### STUDY MATERIAL:
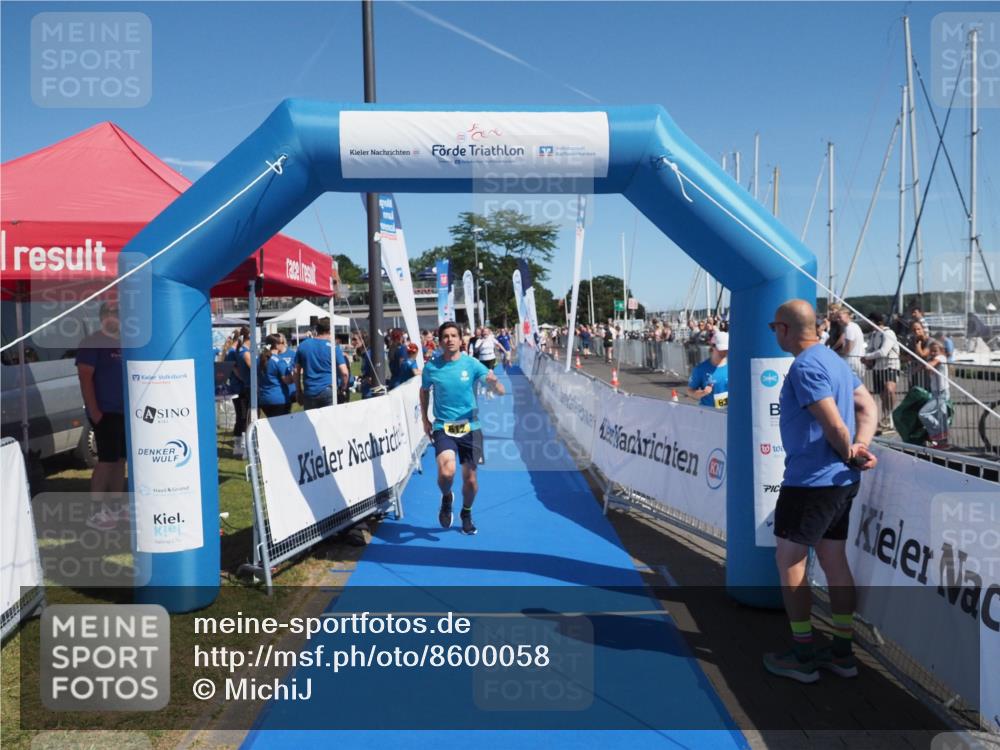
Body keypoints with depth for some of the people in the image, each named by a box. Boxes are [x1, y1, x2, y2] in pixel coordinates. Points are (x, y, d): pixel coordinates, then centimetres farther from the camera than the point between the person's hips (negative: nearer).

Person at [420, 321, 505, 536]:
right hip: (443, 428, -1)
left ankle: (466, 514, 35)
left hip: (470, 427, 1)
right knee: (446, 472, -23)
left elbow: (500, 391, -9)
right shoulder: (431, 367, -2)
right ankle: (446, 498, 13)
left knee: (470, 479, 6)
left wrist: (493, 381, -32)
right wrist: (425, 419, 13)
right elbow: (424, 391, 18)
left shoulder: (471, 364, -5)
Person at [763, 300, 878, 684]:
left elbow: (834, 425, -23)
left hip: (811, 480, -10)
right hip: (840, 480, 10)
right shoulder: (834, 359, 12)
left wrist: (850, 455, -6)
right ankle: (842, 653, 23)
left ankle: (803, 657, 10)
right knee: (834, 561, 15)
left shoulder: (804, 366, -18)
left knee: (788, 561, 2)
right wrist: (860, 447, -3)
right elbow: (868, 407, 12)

--

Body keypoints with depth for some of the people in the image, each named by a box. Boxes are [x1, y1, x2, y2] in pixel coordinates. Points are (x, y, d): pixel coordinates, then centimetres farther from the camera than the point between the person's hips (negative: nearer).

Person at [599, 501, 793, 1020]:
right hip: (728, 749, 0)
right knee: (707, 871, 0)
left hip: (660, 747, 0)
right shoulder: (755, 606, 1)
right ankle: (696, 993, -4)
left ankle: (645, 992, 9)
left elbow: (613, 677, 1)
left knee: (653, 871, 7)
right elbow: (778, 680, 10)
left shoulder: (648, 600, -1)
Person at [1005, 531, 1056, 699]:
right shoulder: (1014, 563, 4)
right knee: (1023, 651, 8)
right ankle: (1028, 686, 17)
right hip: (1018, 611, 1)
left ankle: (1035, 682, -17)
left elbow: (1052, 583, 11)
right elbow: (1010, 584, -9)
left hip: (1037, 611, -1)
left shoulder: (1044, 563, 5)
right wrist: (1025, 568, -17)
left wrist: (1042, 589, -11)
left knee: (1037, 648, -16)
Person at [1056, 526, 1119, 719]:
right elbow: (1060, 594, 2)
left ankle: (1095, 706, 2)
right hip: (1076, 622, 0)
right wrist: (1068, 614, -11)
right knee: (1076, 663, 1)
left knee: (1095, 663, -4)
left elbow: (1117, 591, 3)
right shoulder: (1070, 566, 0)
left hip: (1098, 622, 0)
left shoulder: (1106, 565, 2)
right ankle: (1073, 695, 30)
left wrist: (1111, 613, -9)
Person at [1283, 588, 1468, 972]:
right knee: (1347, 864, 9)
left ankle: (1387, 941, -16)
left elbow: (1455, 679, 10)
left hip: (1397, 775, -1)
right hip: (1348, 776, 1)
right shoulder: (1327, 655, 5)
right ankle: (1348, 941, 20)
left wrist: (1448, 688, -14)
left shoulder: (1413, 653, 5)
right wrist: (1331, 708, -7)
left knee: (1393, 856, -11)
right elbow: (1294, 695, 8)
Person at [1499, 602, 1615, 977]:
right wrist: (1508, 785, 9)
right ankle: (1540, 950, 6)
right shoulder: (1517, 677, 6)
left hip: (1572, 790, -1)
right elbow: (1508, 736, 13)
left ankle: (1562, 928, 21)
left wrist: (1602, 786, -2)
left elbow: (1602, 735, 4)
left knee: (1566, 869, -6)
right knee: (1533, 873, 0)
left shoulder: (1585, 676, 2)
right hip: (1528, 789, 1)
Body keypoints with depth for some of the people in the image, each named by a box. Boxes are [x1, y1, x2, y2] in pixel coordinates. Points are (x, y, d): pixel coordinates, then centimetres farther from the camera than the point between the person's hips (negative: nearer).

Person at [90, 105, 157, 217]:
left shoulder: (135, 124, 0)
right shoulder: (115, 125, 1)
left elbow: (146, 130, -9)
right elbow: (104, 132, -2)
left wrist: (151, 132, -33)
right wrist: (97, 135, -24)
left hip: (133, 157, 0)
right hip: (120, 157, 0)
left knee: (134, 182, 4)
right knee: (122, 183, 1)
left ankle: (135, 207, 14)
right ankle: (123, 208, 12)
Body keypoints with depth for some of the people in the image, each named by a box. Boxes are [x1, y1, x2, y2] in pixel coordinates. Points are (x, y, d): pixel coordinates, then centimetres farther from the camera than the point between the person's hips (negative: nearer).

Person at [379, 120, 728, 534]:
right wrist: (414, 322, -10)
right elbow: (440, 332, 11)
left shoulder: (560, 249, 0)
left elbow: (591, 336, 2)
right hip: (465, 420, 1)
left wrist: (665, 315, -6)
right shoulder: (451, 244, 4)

### WHAT THIS TASK INVOLVES:
Give everything in the records from the line containing "left shoulder: (1044, 563, 5)" down to the line containing "right shoulder: (1070, 566, 0)", both included, as a JSON list of strings with one string per line and no blank lines.

### ANSWER SPACE:
[
  "left shoulder: (1044, 563, 5)",
  "right wrist: (1025, 568, -17)",
  "left wrist: (1042, 589, -11)",
  "left knee: (1037, 648, -16)",
  "Person at [1056, 526, 1119, 719]:",
  "right elbow: (1060, 594, 2)",
  "left ankle: (1095, 706, 2)",
  "right hip: (1076, 622, 0)",
  "right wrist: (1068, 614, -11)",
  "right knee: (1076, 663, 1)",
  "left knee: (1095, 663, -4)",
  "left elbow: (1117, 591, 3)",
  "right shoulder: (1070, 566, 0)"
]